Volviendo de nuevo a Faraday, cabe resaltar que ideas como las líneas de campo y todo lo que contribuye a tener una imagen intuitiva de los campos de fuerzas se deben a su vivísima imaginación, a esa especie de comprensión sensible, casi táctil, de los campos y sus efectos, lo que contrasta con sus intentos de formalización teórica, en los que normalmente utilizaba un lenguaje poco riguroso, tentativo y, en ocasiones, confuso.
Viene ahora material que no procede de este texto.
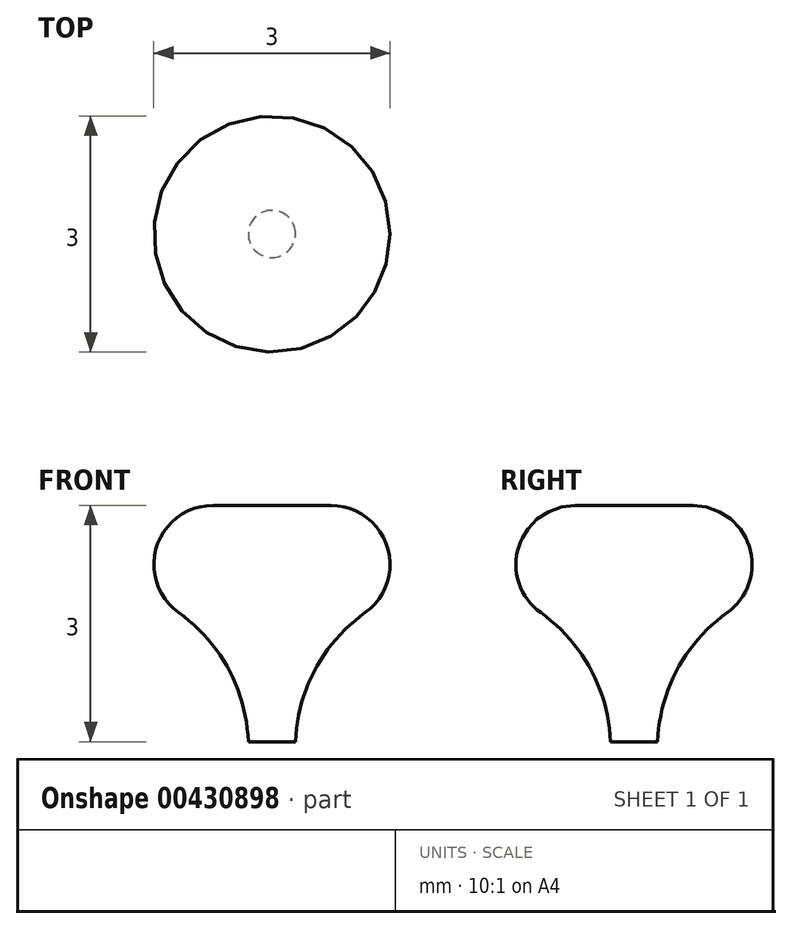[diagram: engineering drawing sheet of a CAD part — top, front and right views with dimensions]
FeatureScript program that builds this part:
annotation { "Feature Type Name" : "Feature", "Feature Type Description" : "" }
export const myFeature = defineFeature(function(context is Context, id is Id, definition is map)
    precondition{}
    {
        {
            var Q0;
            Q0=qCreatedBy(makeId("Front.planeOp"),FACE);
            var sketch = newSketch(context, id + "F0", { "sketchPlane" : qUnion([Q0])});
            skLineSegment(sketch, "E0.bottom", {"start": v(0, 3) * mm, "end": v(0.75, 3) * mm});
            skLineSegment(sketch, "E0.left", {"start": v(0, 3) * mm, "end": v(0, 0) * mm});
            skLineSegment(sketch, "E1", {"start": v(0, 40.9) * mm, "end": v(0, 3) * mm, "construction": true});
            skLineSegment(sketch, "E2", {"start": v(0.3, 0) * mm, "end": v(0, 0) * mm});
            skArc(sketch, "E3", {"start": v(1.19, 1.64) * mm, "mid": v(1.46, 2.48) * mm, "end": v(0.75, 3) * mm});
            skArc(sketch, "E4", {"start": v(1.19, 1.64) * mm, "mid": v(0.55, 0.92) * mm, "end": v(0.3, 0) * mm});
            skSolve(sketch);
        }
        {
            var Q0;
            Q0=makeQuery(id+"F0.imprint","IMPRINT",FACE,{"disambiguationData":[TD([[makeQuery(id+"F0.imprint","IMPRINT",EDGE,{"derivedFrom":sQuery(id+"F0.wireOp",EDGE,"E0.bottom")}),-1.0]])]});
            var Q1;
            Q1=sQuery(id+"F0.wireOp",EDGE,"E1");
            revolve(context, id + "F1", {"entities" : qUnion([Q0]), "axis" : qUnion([Q1]), "revolveType" : RevolveType.FULL});
        }
    });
Y fue justamente su poderosa intuición la que le llevó a vislumbrar que debía ser posible encontrar relaciones entre todas las fuerzas conocidas en su época y llegar así a una visión más unificada de las mismas. Su cuaderno de notas revela que trabajaba en un ambicioso proyecto en esa dirección que no pudo nunca realizar. Hoy sabemos que su intuición no le engañaba, pero también sabemos de la profundidad y, al mismo tiempo, de la dificultad de esa idea en la que se sigue trabajando y avanzando hoy.

Cayetano López es rector de la Universidad Autónoma de Madrid.